- **課題文**: 以下の記録すべての行を、空行を除いて番号付きリストで示してください。画像の行は答えに含めないこと。

::: 提供データ :::

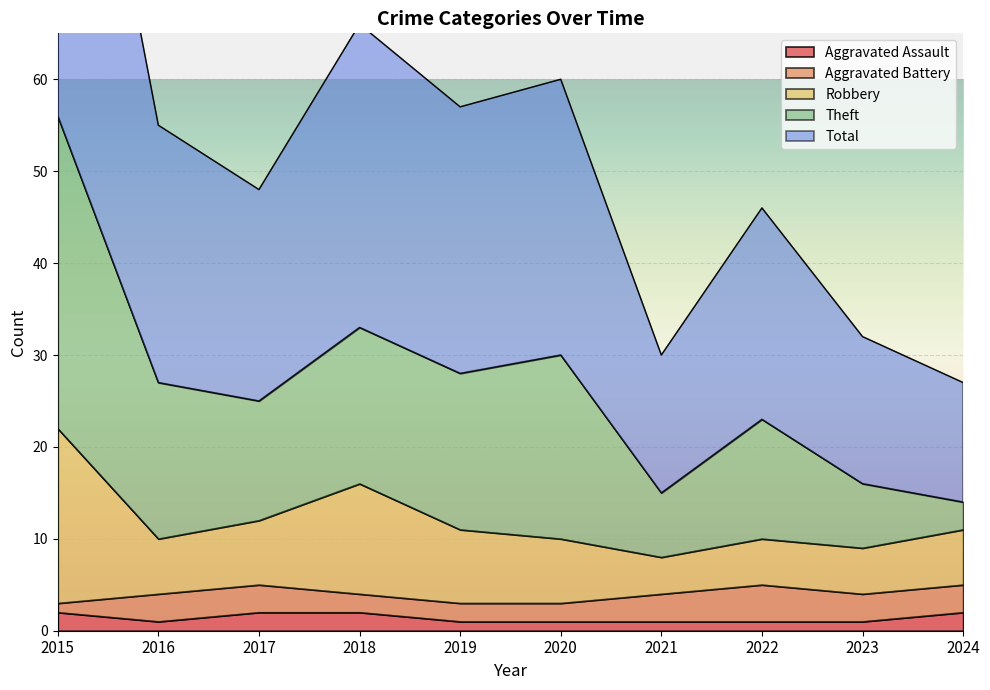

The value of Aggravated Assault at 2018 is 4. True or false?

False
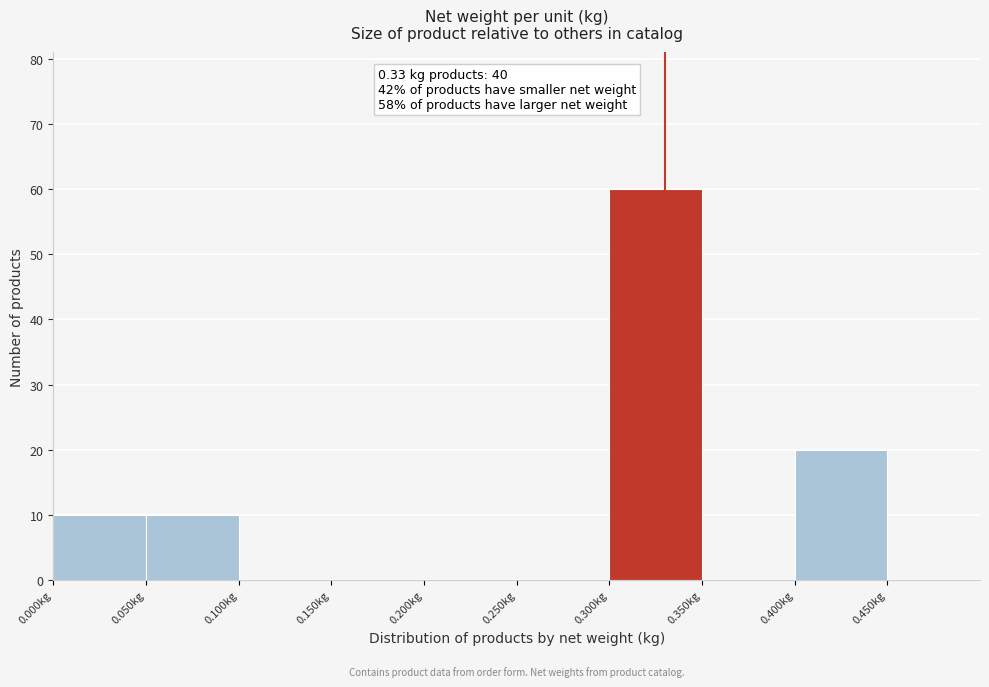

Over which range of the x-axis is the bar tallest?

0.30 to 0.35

:::

- **解答**:
1. The value of Aggravated Assault at 2018 is 4. True or false?
2. False
3. Over which range of the x-axis is the bar tallest?
4. 0.30 to 0.35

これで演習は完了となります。